# Real-Time Streaming Fraud Detection Pipeline

This notebook demonstrates an end-to-end streaming fraud detection pipeline combining:
- **Stateless features**: Time, amount, merchant, device, network (from `AdvancedFeatureEngineering`)
- **Stateful features**: Transaction velocity, IP tracking, location anomalies (from `FraudDetectionFeaturesProcessor`)

## Architecture

```
Streaming Source (Rate)
    ↓
Generate Transactions (TransactionDataGenerator)
    ↓
Apply Stateless Features (AdvancedFeatureEngineering)
    ↓
Apply Stateful Fraud Detection (transformWithStateInPandas)
    ↓
Write to Lakebase PostgreSQL (foreachBatch)
    ↓
Real-Time Feature Serving (<10ms query latency)
```

## Prerequisites

- Run `00_setup.ipynb` to create feature tables
- Databricks Runtime 17.3+ with Spark 4.0+
- Lakebase PostgreSQL instance provisioned

## Features Generated

**Stateless (~40 columns):**
- Time-based: hour, day, business hours, cyclical encodings
- Amount-based: log, sqrt, categories, z-scores
- Merchant: risk scores
- Location, Device, Network: risk indicators

**Stateful (~25 columns):**
- Velocity: transaction counts in time windows
- IP tracking: IP change detection
- Location anomalies: impossible travel detection
- Amount anomalies: statistical outliers
- Fraud scoring: composite 0-100 score


In [None]:
# Import required libraries
from pyspark.sql.functions import *
from pyspark.sql.types import *
import pandas as pd
import logging

# Import utility modules
from utils.data_generator import TransactionDataGenerator
from utils.feature_engineering import (
    AdvancedFeatureEngineering, 
    FraudDetectionFeaturesProcessor,
    get_fraud_detection_output_schema
)
from utils.lakebase_client import LakebaseClient

# Configure logging
logging.basicConfig(level=logging.INFO)
logger = logging.getLogger(__name__)

print("All modules imported successfully")
print(f"Spark version: {spark.version}")

## Step 1: Configuration

Configure Lakebase connection and initialize components.

In [None]:
# Lakebase connection configuration
LAKEBASE_CONFIG = {
    "instance_name": "neha-lakebase-demo",
    "database": "databricks_postgres"
}

# Initialize components
data_gen = TransactionDataGenerator(spark)
feature_engineer = AdvancedFeatureEngineering(spark)
lakebase = LakebaseClient(**LAKEBASE_CONFIG)
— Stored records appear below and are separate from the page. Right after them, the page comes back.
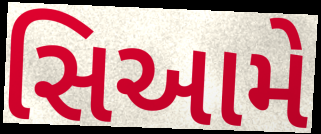
સિઆમે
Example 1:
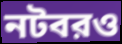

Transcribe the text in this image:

নটবরও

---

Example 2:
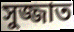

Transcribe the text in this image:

সুজ্জাত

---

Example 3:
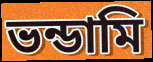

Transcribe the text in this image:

ভন্ডামি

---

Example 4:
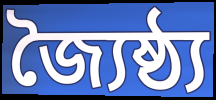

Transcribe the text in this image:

জ্যৈষ্ঠ্য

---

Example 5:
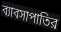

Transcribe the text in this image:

ব্যাবসাপাতির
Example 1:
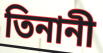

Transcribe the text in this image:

তিনানী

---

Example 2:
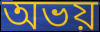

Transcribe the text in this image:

অভয়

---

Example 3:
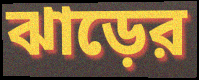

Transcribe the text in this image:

ঝাড়ের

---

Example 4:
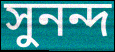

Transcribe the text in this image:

সুনন্দ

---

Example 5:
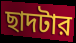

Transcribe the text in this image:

ছাদটার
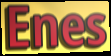
Enes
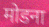
मोडना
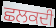
ਛਲਕਦੀ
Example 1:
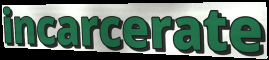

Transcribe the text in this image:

incarcerate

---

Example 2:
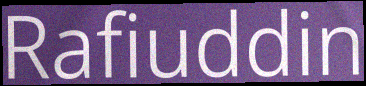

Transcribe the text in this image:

Rafiuddin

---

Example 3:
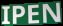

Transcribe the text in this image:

IPEN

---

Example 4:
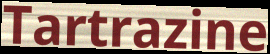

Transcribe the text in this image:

Tartrazine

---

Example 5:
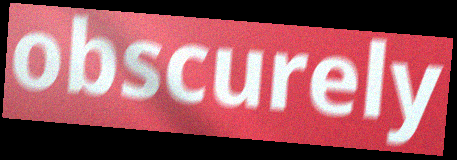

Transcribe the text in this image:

obscurely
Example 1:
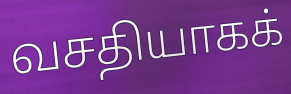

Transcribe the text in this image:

வசதியாகக்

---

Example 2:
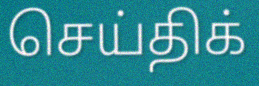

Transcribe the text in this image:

செய்திக்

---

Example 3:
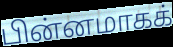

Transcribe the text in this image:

பின்னமாகக்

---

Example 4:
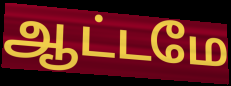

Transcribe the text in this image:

ஆட்டமே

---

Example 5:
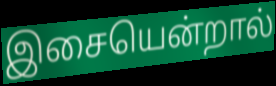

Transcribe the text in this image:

இசையென்றால்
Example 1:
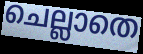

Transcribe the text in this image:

ചെല്ലാതെ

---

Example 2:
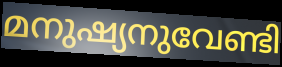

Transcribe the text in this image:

മനുഷ്യനുവേണ്ടി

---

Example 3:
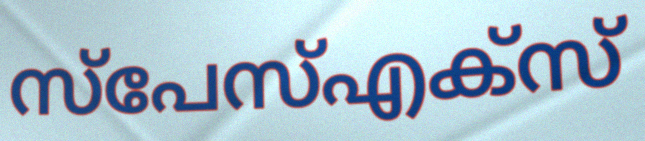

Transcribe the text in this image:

സ്പേസ്എക്സ്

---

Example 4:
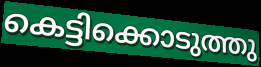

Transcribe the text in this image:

കെട്ടിക്കൊടുത്തു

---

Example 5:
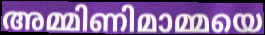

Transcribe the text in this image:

അമ്മിണിമാമ്മയെ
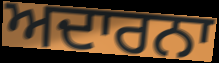
ਅਦਾਰਨਾ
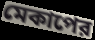
মেকাপের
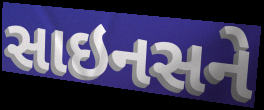
સાઇનસને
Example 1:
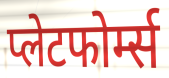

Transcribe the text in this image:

# Test Lakebase connection
if lakebase.test_connection():
    print("Connected to Lakebase PostgreSQL")
else:
    raise Exception("Failed to connect to Lakebase")

# Verify fraud_features table exists
print("\nVerifying fraud_features table...")
try:
    stats = lakebase.get_table_stats("fraud_features")
    print(f"  Table exists with {stats['total_rows']:,} rows")
except Exception as e:
    print("  Table not found. Creating it now...")
    lakebase.create_feature_table("fraud_features")
    print("  Table created successfully!")

## Step 2: Generate Streaming Transaction Data

Create a streaming source that continuously generates synthetic transactions.

In [None]:
# Generate streaming transaction data
df_transactions = data_gen.generate_transaction_data(
    num_users=50,           # 50 unique users
    num_merchants=100,      # 100 unique merchants
    rows_per_second=10      # 10 transactions per second
)

print("Streaming data source created")
print("\nTransaction schema:")
df_transactions.printSchema()

## Step 3: Apply Stateless Features

Apply time-based, amount-based, merchant, location, device, and network features.

In [None]:
# Get the output schema for fraud detection features
# This schema is defined in utils.feature_engineering module
output_schema = get_fraud_detection_output_schema()

print("Output schema loaded from feature_engineering module")
print(f"Total fields: {len(output_schema.fields)}")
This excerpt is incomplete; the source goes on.